Page MenuHomePhabricator

dcatap.rdf in dumps contains invalid data
Closed, ResolvedPublic

Description

After downloading dcatap.rdf from https://dumps.wikimedia.org/wikidatawiki/entities/ I tried to load it into RDF store and I get this:

java.util.concurrent.ExecutionException: org.openrdf.rio.RDFParseException: The prefix "xmlns" cannot be bound to any namespace explicitly; neither can the namespace for "xmlns" be bound to any prefix explicitly. [line 2, column 289]

Comparing it with old file that loaded fine, I see that the old file had:

<rdf:RDF xmlns:rdf="http://www.w3.org/1999/02/22-rdf-syntax-ns#" xmlns:dcterms="http://purl.org/dc/terms/" xmlns:dcat="http://www.w3.org/ns/dcat#" xmlns:foaf="http://xmlns.com/foaf/0.1/" xmlns:adms="http://www.w3.org/ns/adms#" xmlns:vcard="http://www.w3.org/2006/vcard/ns#">
    <rdf:Description rdf:nodeID="_n42">

while the new one has:

<rdf:RDF xmlns:rdf="http://www.w3.org/1999/02/22-rdf-syntax-ns#" xmlns:dcterms="http://purl.org/dc/terms/" xmlns:dcat="http://www.w3.org/ns/dcat#" xmlns:foaf="http://xmlns.com/foaf/0.1/" xmlns:adms="http://www.w3.org/ns/adms#" xmlns:vcard="http://www.w3.org/2006/vcard/ns#" xmlns:xmlns="">
    <rdf:Description rdf:nodeID="_n42" xmlns:rdf="">

Not sure what the extra empty parameters are supposed to do but doesn't look like they work properly.

Event Timeline

@ArielGlenn @hoo
Is this the same issue as T117534: DCAT-AP: XML produces invalid output with HHVM?

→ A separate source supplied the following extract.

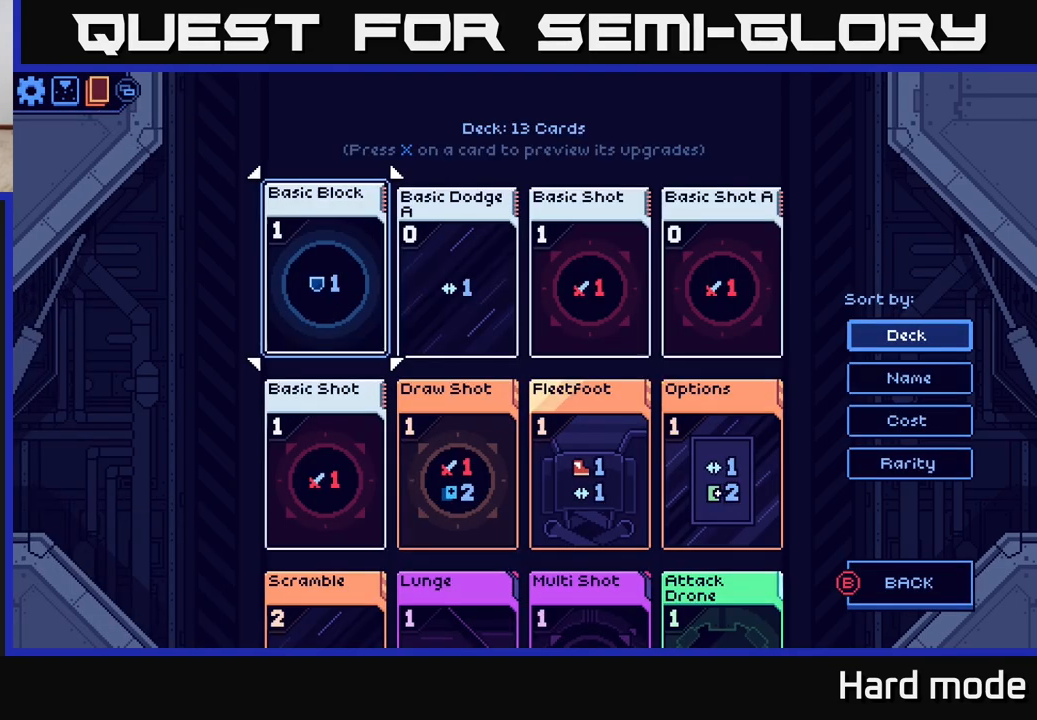
{"buttons": [], "left_stick": "center", "right_stick": "center", "events": []}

DCAT was recently moved over to HHMV but the issue may not actually have been fixed (per the task having been re-opened)

It should be back on php5 now, I went through all the misc dumps crons, made sure they all use the config setting for php in the dumps config, and that is php5. See https://gerrit.wikimedia.org/r/#/c/400692/

hoo claimed this task.

It should be back on php5 now, I went through all the misc dumps crons, made sure they all use the config setting for php in the dumps config, and that is php5. See https://gerrit.wikimedia.org/r/#/c/400692/

Why would you revert this without even talking to me? Did you even check if DCAT.php was updated on the server after my change was merged?

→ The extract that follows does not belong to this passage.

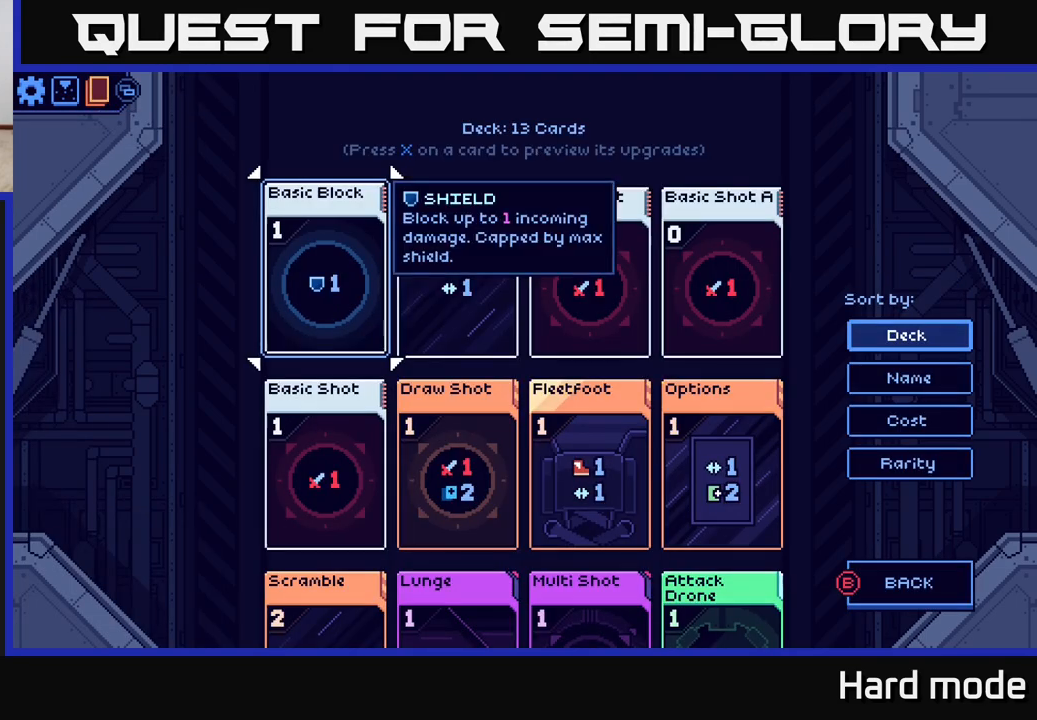
{"buttons": [], "left_stick": "down", "right_stick": "center", "events": [[50, "left_stick", "down"], [200, "left_stick", "center"], [300, "left_stick", "down"], [417, "left_stick", "center"], [483, "left_stick", "down"]]}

It should be back on php5 now, I went through all the misc dumps crons, made sure they all use the config setting for php in the dumps config, and that is php5. See https://gerrit.wikimedia.org/r/#/c/400692/

Why would you revert this without even talking to me? Did you even check if DCAT.php was updated on the server after my change was merged?

AFAIR I deployed the change and that ran fine for a short while. But given the snapshot hosts are no longer supposed to be converted to hhvm ever, everything was switched to using the default php (which is Zend 5.5 here… and soon even 7).